Sizemore's career status suffered, and he starred in a VH1 reality show, Shooting Sizemore, about his attempted comeback in 2006. That was followed by turns a few years later in the network's Celebrity Rehab and Sober House, alongside Fleiss and other minor celebrities.
In 2017, The Hollywood Reporter revealed that Sizemore had been removed from a film set in 2003 for allegedly molesting an 11-year-old girl, who then filed a civil lawsuit against the actor. While he expressed sympathy for his accuser, Sizemore denied touching her inappropriately, and the lawsuit was dismissed in 2020.
Career-wise, Sizemore's later work was similar to his earlier projects, although not as high-profile. According to IMDb, he still had many in the works, including a dozen in post-production. Among them were an episode of Cobra Kai; horror movie Book of Nightmares, with Michael Madsen and Bai Ling; and action thriller The Legend of Johnny Jones, in which he was going to costar alongside Danny Trejo and Kevin Sorbo.
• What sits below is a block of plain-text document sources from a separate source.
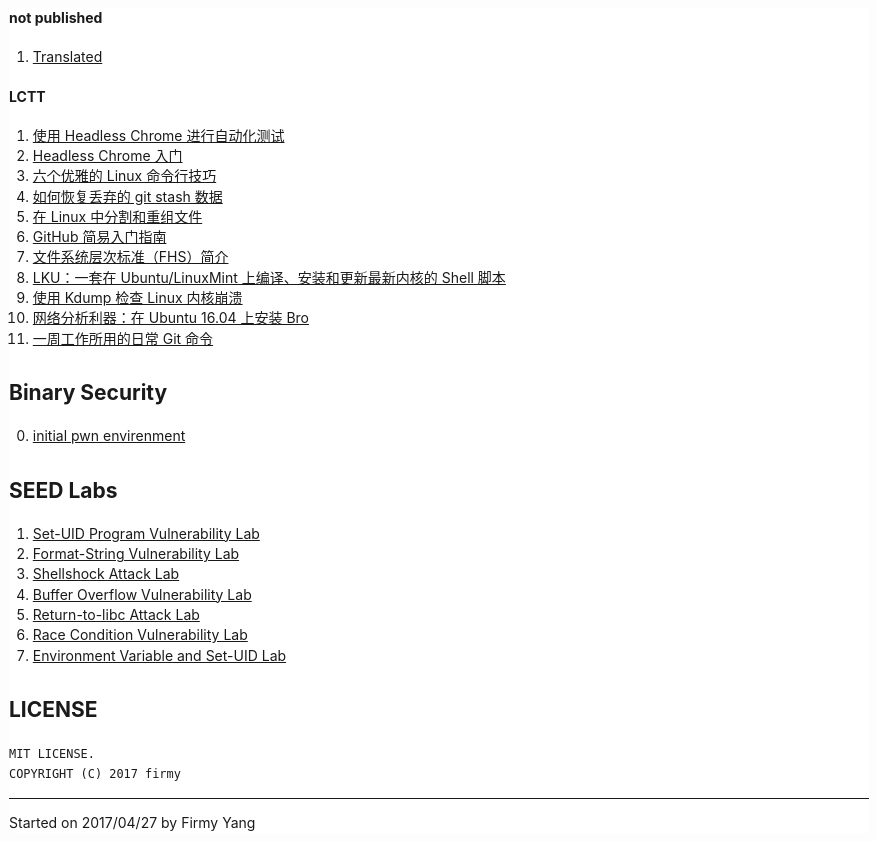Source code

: #### not published
1. [Translated](./translated)

#### LCTT
1. [使用 Headless Chrome 进行自动化测试](https://linux.cn/article-8861-1.html)
2. [Headless Chrome 入门](https://linux.cn/article-8850-1.html)
3. [六个优雅的 Linux 命令行技巧](https://linux.cn/article-8820-1.html)
4. [如何恢复丢弃的 git stash 数据](https://linux.cn/article-8819-1.html)
5. [在 Linux 中分割和重组文件](https://linux.cn/article-8818-1.html)
6. [GitHub 简易入门指南](https://linux.cn/article-8814-1.html)
7. [文件系统层次标准（FHS）简介](https://linux.cn/article-8757-1.html)
8. [LKU：一套在 Ubuntu/LinuxMint 上编译、安装和更新最新内核的 Shell 脚本](https://linux.cn/article-8739-1.html)
9. [使用 Kdump 检查 Linux 内核崩溃](https://linux.cn/article-8737-1.html)
10. [网络分析利器：在 Ubuntu 16.04 上安装 Bro](https://linux.cn/article-8736-1.html)
11. [一周工作所用的日常 Git 命令](https://linux.cn/article-8841-1.html)


## Binary Security
0. [initial pwn envirenment](./binary-security/pwn-across-arch.sh)


## SEED Labs
1. [Set-UID Program Vulnerability Lab](./SEED-labs/set_uid-program-vulnerability-lab.md)
2. [Format-String Vulnerability Lab](./SEED-labs/format_string-vulnerability-lab.md)
3. [Shellshock Attack Lab](./SEED-labs/shellshock-attack-lab.md)
4. [Buffer Overflow Vulnerability Lab](./SEED-labs/buffer-overflow-vulnerability-lab.md)
5. [Return-to-libc Attack Lab](./SEED-labs/return-to-libc-attack-lab.md)
6. [Race Condition Vulnerability Lab](./SEED-labs/race-condition-vulnerability-lab.md)
7. [Environment Variable and Set-UID Lab](./SEED-labs/environment-variable-and-set-uid-lab.md)


## LICENSE
```
MIT LICENSE.
COPYRIGHT (C) 2017 firmy
```
---
Started on 2017/04/27 by Firmy Yang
Lago told Yahoo that over the past few years Sizemore "was getting his life back to a great place. He loved his sons and his family." He called Sizemore "one of the most sincere, kind and generous human beings I have had the pleasure of knowing" and said the actor's "courage and determination through adversity was always an inspiration to me."
Sizemore is survived by his twin sons, Jayden and Jagger, 17, from his relationship with Janelle McIntire. Lago told Yahoo that "the twins are devastated by the loss of their father and will release a statement at a later time."